Hocus Pocus disappearing focus

Alejandro Torres, Staff Writer

Technological advances have brought about unintended consequences, possibly including a decreasing attention span. According to the National Center for Biotechnology Information (NCBI), the average attention span of a person in the year 2000 was 12 seconds long. As of 2013, that number has decreased to eight seconds.

The NCBI defines attention span as “the amount of concentrated time on a task without becoming distracted.”

On decreasing attention spans, the NCBI stated, “ Most educators and psychologists agree that the ability to focus attention on a task is crucial for the achievement of one’s goals. It’s no surprise attention spans have been decreasing over the past decade with the increase in external stimulation.”

That external stimulation includes smartphones, tablets and the Internet. These are all tools that the modern student has access to and that can be used as aids, but can these same tools be distractions?

“I do believe that people in fact have shorter attention spans,” said Sherwood Ludwig, a Hudson Valley student. “People have been using social media for multitasking and have not been able to concentrate on one thing.”

Other Hudson Valley students have voiced similar opinions. “The technology today is just so advanced that people completely focus on that versus books and magazines, they don’t really read much anymore,” said student Christine Hesler.

Teachers agree that attention spans are declining.

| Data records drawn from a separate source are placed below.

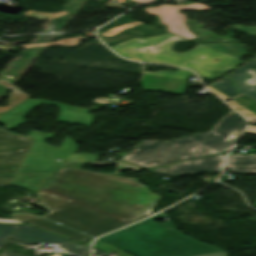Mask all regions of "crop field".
Masks as SVG:
<instances>
[{
	"label": "crop field",
	"mask_w": 256,
	"mask_h": 256,
	"mask_svg": "<svg viewBox=\"0 0 256 256\" xmlns=\"http://www.w3.org/2000/svg\"><path fill=\"white\" fill-rule=\"evenodd\" d=\"M40 216L92 237L151 214L157 196L137 179L60 167L35 193Z\"/></svg>",
	"instance_id": "1"
},
{
	"label": "crop field",
	"mask_w": 256,
	"mask_h": 256,
	"mask_svg": "<svg viewBox=\"0 0 256 256\" xmlns=\"http://www.w3.org/2000/svg\"><path fill=\"white\" fill-rule=\"evenodd\" d=\"M143 73L158 75V76H166V77L184 78V79H188L189 76H195L190 71L181 69V68L178 69V72L158 71L156 73H148V72H143Z\"/></svg>",
	"instance_id": "21"
},
{
	"label": "crop field",
	"mask_w": 256,
	"mask_h": 256,
	"mask_svg": "<svg viewBox=\"0 0 256 256\" xmlns=\"http://www.w3.org/2000/svg\"><path fill=\"white\" fill-rule=\"evenodd\" d=\"M179 9H208V7L199 3H193L187 6H159L158 8H144L149 14L158 15L160 24H166L169 32L183 36L187 39L195 37L187 32L183 23L185 22L184 15L177 12Z\"/></svg>",
	"instance_id": "9"
},
{
	"label": "crop field",
	"mask_w": 256,
	"mask_h": 256,
	"mask_svg": "<svg viewBox=\"0 0 256 256\" xmlns=\"http://www.w3.org/2000/svg\"><path fill=\"white\" fill-rule=\"evenodd\" d=\"M242 121L244 120L237 113L232 111L227 114L223 119H221L219 123L215 126V129L210 132L235 141L238 136L230 133L233 132L234 127Z\"/></svg>",
	"instance_id": "13"
},
{
	"label": "crop field",
	"mask_w": 256,
	"mask_h": 256,
	"mask_svg": "<svg viewBox=\"0 0 256 256\" xmlns=\"http://www.w3.org/2000/svg\"><path fill=\"white\" fill-rule=\"evenodd\" d=\"M191 137L220 153L228 151L233 143L232 141L213 135L211 133L195 134Z\"/></svg>",
	"instance_id": "15"
},
{
	"label": "crop field",
	"mask_w": 256,
	"mask_h": 256,
	"mask_svg": "<svg viewBox=\"0 0 256 256\" xmlns=\"http://www.w3.org/2000/svg\"><path fill=\"white\" fill-rule=\"evenodd\" d=\"M134 1H136V2H138V3H142V2L152 1V0H134Z\"/></svg>",
	"instance_id": "31"
},
{
	"label": "crop field",
	"mask_w": 256,
	"mask_h": 256,
	"mask_svg": "<svg viewBox=\"0 0 256 256\" xmlns=\"http://www.w3.org/2000/svg\"><path fill=\"white\" fill-rule=\"evenodd\" d=\"M54 44H60L63 46H73V45H79V40L77 38H67V39H60L54 43H48V44H28V45H20L19 48H29L34 46H43V45H54Z\"/></svg>",
	"instance_id": "22"
},
{
	"label": "crop field",
	"mask_w": 256,
	"mask_h": 256,
	"mask_svg": "<svg viewBox=\"0 0 256 256\" xmlns=\"http://www.w3.org/2000/svg\"><path fill=\"white\" fill-rule=\"evenodd\" d=\"M179 56L181 65L190 67L200 76L209 79L219 77L242 63L238 59L201 45H197L194 50L179 54ZM215 59L219 61L216 62Z\"/></svg>",
	"instance_id": "6"
},
{
	"label": "crop field",
	"mask_w": 256,
	"mask_h": 256,
	"mask_svg": "<svg viewBox=\"0 0 256 256\" xmlns=\"http://www.w3.org/2000/svg\"><path fill=\"white\" fill-rule=\"evenodd\" d=\"M226 166L231 172L256 174V154H229Z\"/></svg>",
	"instance_id": "12"
},
{
	"label": "crop field",
	"mask_w": 256,
	"mask_h": 256,
	"mask_svg": "<svg viewBox=\"0 0 256 256\" xmlns=\"http://www.w3.org/2000/svg\"><path fill=\"white\" fill-rule=\"evenodd\" d=\"M234 27L243 31V32H246V33H249V34H252V35L256 36V27H243L239 24L235 25Z\"/></svg>",
	"instance_id": "25"
},
{
	"label": "crop field",
	"mask_w": 256,
	"mask_h": 256,
	"mask_svg": "<svg viewBox=\"0 0 256 256\" xmlns=\"http://www.w3.org/2000/svg\"><path fill=\"white\" fill-rule=\"evenodd\" d=\"M203 45L214 50L220 51L222 53L228 54L230 56L236 57L238 59L247 56V53L244 51V49L237 43ZM235 53H237V55Z\"/></svg>",
	"instance_id": "17"
},
{
	"label": "crop field",
	"mask_w": 256,
	"mask_h": 256,
	"mask_svg": "<svg viewBox=\"0 0 256 256\" xmlns=\"http://www.w3.org/2000/svg\"><path fill=\"white\" fill-rule=\"evenodd\" d=\"M66 13H68V12L63 11V12L56 13V14H44V13H39V12H34V11H28L25 13V15H28V16H31V17H34L37 19H51V18L58 17L60 15L66 14Z\"/></svg>",
	"instance_id": "23"
},
{
	"label": "crop field",
	"mask_w": 256,
	"mask_h": 256,
	"mask_svg": "<svg viewBox=\"0 0 256 256\" xmlns=\"http://www.w3.org/2000/svg\"><path fill=\"white\" fill-rule=\"evenodd\" d=\"M9 215L14 217V218L25 221V222H27L31 225L37 226L39 228H42V229H45L47 231H50V232H53L55 234L66 237L68 239L74 240L78 243L91 238V237L86 236L84 234L78 233V232L73 231L71 229H68L66 227L60 226L58 224H55L53 222L41 219L39 217L30 215V214H22V213L16 212V213L9 214Z\"/></svg>",
	"instance_id": "10"
},
{
	"label": "crop field",
	"mask_w": 256,
	"mask_h": 256,
	"mask_svg": "<svg viewBox=\"0 0 256 256\" xmlns=\"http://www.w3.org/2000/svg\"><path fill=\"white\" fill-rule=\"evenodd\" d=\"M139 24H142L140 22H131V23H127V24H124V25H121V26H117V27H114V28H111L101 34L103 35H108V36H112L116 33H118L119 31L123 30V29H126V28H130V27H133V26H136V25H139Z\"/></svg>",
	"instance_id": "24"
},
{
	"label": "crop field",
	"mask_w": 256,
	"mask_h": 256,
	"mask_svg": "<svg viewBox=\"0 0 256 256\" xmlns=\"http://www.w3.org/2000/svg\"><path fill=\"white\" fill-rule=\"evenodd\" d=\"M229 76L242 95L256 100V58Z\"/></svg>",
	"instance_id": "11"
},
{
	"label": "crop field",
	"mask_w": 256,
	"mask_h": 256,
	"mask_svg": "<svg viewBox=\"0 0 256 256\" xmlns=\"http://www.w3.org/2000/svg\"><path fill=\"white\" fill-rule=\"evenodd\" d=\"M0 222H9V223H22V221H15V220H10V219H0Z\"/></svg>",
	"instance_id": "29"
},
{
	"label": "crop field",
	"mask_w": 256,
	"mask_h": 256,
	"mask_svg": "<svg viewBox=\"0 0 256 256\" xmlns=\"http://www.w3.org/2000/svg\"><path fill=\"white\" fill-rule=\"evenodd\" d=\"M52 173L16 174L12 184L38 191Z\"/></svg>",
	"instance_id": "14"
},
{
	"label": "crop field",
	"mask_w": 256,
	"mask_h": 256,
	"mask_svg": "<svg viewBox=\"0 0 256 256\" xmlns=\"http://www.w3.org/2000/svg\"><path fill=\"white\" fill-rule=\"evenodd\" d=\"M177 40L186 39L167 33L157 37L130 39L112 48L127 58L180 65L178 54L170 51L172 43Z\"/></svg>",
	"instance_id": "4"
},
{
	"label": "crop field",
	"mask_w": 256,
	"mask_h": 256,
	"mask_svg": "<svg viewBox=\"0 0 256 256\" xmlns=\"http://www.w3.org/2000/svg\"><path fill=\"white\" fill-rule=\"evenodd\" d=\"M55 135L32 130L28 136L35 140L18 172H54L71 153L76 152L78 146L74 145L73 140L68 137L60 148L44 143L47 137H54ZM56 159L62 161H55Z\"/></svg>",
	"instance_id": "5"
},
{
	"label": "crop field",
	"mask_w": 256,
	"mask_h": 256,
	"mask_svg": "<svg viewBox=\"0 0 256 256\" xmlns=\"http://www.w3.org/2000/svg\"><path fill=\"white\" fill-rule=\"evenodd\" d=\"M0 85L13 90V92L8 95L9 96L8 106L7 107H0V112H4V111L8 110L9 108L23 102L24 100H26L30 97V96L22 93L20 90H18L12 84H10L7 80L0 79Z\"/></svg>",
	"instance_id": "16"
},
{
	"label": "crop field",
	"mask_w": 256,
	"mask_h": 256,
	"mask_svg": "<svg viewBox=\"0 0 256 256\" xmlns=\"http://www.w3.org/2000/svg\"><path fill=\"white\" fill-rule=\"evenodd\" d=\"M215 153L218 152L190 137H185L168 142L144 140L122 158L141 168H148L165 166L178 160L195 159ZM218 154L150 170L165 176L220 172L226 155Z\"/></svg>",
	"instance_id": "2"
},
{
	"label": "crop field",
	"mask_w": 256,
	"mask_h": 256,
	"mask_svg": "<svg viewBox=\"0 0 256 256\" xmlns=\"http://www.w3.org/2000/svg\"><path fill=\"white\" fill-rule=\"evenodd\" d=\"M200 256H226V252L206 254V255H200Z\"/></svg>",
	"instance_id": "28"
},
{
	"label": "crop field",
	"mask_w": 256,
	"mask_h": 256,
	"mask_svg": "<svg viewBox=\"0 0 256 256\" xmlns=\"http://www.w3.org/2000/svg\"><path fill=\"white\" fill-rule=\"evenodd\" d=\"M88 164L90 165H104V164H117V167H116V171H115V174H119L120 170L125 168V167H128L134 171H140L142 169L140 168H137V167H134L132 165H129V164H126L124 162H121V161H110V162H87ZM85 164V163H71V162H63V166H68V167H73V168H78L80 169L81 166Z\"/></svg>",
	"instance_id": "18"
},
{
	"label": "crop field",
	"mask_w": 256,
	"mask_h": 256,
	"mask_svg": "<svg viewBox=\"0 0 256 256\" xmlns=\"http://www.w3.org/2000/svg\"><path fill=\"white\" fill-rule=\"evenodd\" d=\"M33 140L23 135H11L0 131V174L18 170Z\"/></svg>",
	"instance_id": "7"
},
{
	"label": "crop field",
	"mask_w": 256,
	"mask_h": 256,
	"mask_svg": "<svg viewBox=\"0 0 256 256\" xmlns=\"http://www.w3.org/2000/svg\"><path fill=\"white\" fill-rule=\"evenodd\" d=\"M245 125H246V123H245V121H244V122H242L241 124H239L238 126H236V127H235V132H234L233 134L240 135L241 132L244 130Z\"/></svg>",
	"instance_id": "27"
},
{
	"label": "crop field",
	"mask_w": 256,
	"mask_h": 256,
	"mask_svg": "<svg viewBox=\"0 0 256 256\" xmlns=\"http://www.w3.org/2000/svg\"><path fill=\"white\" fill-rule=\"evenodd\" d=\"M142 186H143V185H142ZM143 187H145V186H143ZM145 188L148 190L147 187H145ZM148 191H149V190H148ZM159 198H160V196H158L157 200H158ZM157 200H156V201H157ZM156 201H155V202H156ZM155 202H154V204H155ZM154 204H153V205H154ZM153 205L151 206V210H152V208H153Z\"/></svg>",
	"instance_id": "32"
},
{
	"label": "crop field",
	"mask_w": 256,
	"mask_h": 256,
	"mask_svg": "<svg viewBox=\"0 0 256 256\" xmlns=\"http://www.w3.org/2000/svg\"><path fill=\"white\" fill-rule=\"evenodd\" d=\"M14 174L0 175V185H9Z\"/></svg>",
	"instance_id": "26"
},
{
	"label": "crop field",
	"mask_w": 256,
	"mask_h": 256,
	"mask_svg": "<svg viewBox=\"0 0 256 256\" xmlns=\"http://www.w3.org/2000/svg\"><path fill=\"white\" fill-rule=\"evenodd\" d=\"M209 86L213 87L214 89L218 90L219 92L230 98L237 95V92L227 75L222 78L221 82H216Z\"/></svg>",
	"instance_id": "19"
},
{
	"label": "crop field",
	"mask_w": 256,
	"mask_h": 256,
	"mask_svg": "<svg viewBox=\"0 0 256 256\" xmlns=\"http://www.w3.org/2000/svg\"><path fill=\"white\" fill-rule=\"evenodd\" d=\"M17 225L0 224V248H3L7 239L10 237L12 232L15 230ZM1 256H23L11 252L4 251Z\"/></svg>",
	"instance_id": "20"
},
{
	"label": "crop field",
	"mask_w": 256,
	"mask_h": 256,
	"mask_svg": "<svg viewBox=\"0 0 256 256\" xmlns=\"http://www.w3.org/2000/svg\"><path fill=\"white\" fill-rule=\"evenodd\" d=\"M161 217L165 215L158 214L100 239L136 256H193L222 251L183 235L170 222H153Z\"/></svg>",
	"instance_id": "3"
},
{
	"label": "crop field",
	"mask_w": 256,
	"mask_h": 256,
	"mask_svg": "<svg viewBox=\"0 0 256 256\" xmlns=\"http://www.w3.org/2000/svg\"><path fill=\"white\" fill-rule=\"evenodd\" d=\"M207 88H208L210 91H212V92L218 94L219 96H221V97L224 98V99L228 98V97L224 96L223 94L219 93L218 91L214 90L213 88H211V87H209V86H207Z\"/></svg>",
	"instance_id": "30"
},
{
	"label": "crop field",
	"mask_w": 256,
	"mask_h": 256,
	"mask_svg": "<svg viewBox=\"0 0 256 256\" xmlns=\"http://www.w3.org/2000/svg\"><path fill=\"white\" fill-rule=\"evenodd\" d=\"M11 238L24 243L51 242L60 245L65 250L80 256H87L89 248L43 232L30 226L18 225Z\"/></svg>",
	"instance_id": "8"
}]
</instances>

The Pew Research Center found that 87 percent of middle school and high school teachers think technology is turning young people into “an easily distracted generation with short attention spans.” 64 percent of teachers say technology “does more to distract students than help them academically.”

A possible outcome of shorter attention spans is Vine, a smartphone application that allows users to create six second looping videos. Developed by Dom Hofmann, Rus Yusupov and Colin Kroll, Vine was launched on Jan. 24 of last year.

“I find Vine to be another one of those fads. I don’t believe it’s going to last. It’s time is currently now and people are going nuts over it,” said Ludwig.

“I know of Vine, I’ve seen some of the videos and they’re usually just garbage circling around,” said Volungus, referring to the application’s looping feature.

Other students voiced different opinions.

“They’re fine, [the videos] are meant to make you laugh,” said Hesler.

Students were also asked if they found it difficult themselves to pay attention in class.

“It depends on the class. If it’s interesting enough I’ll definitely pay attention, no problem,” said Ludwig.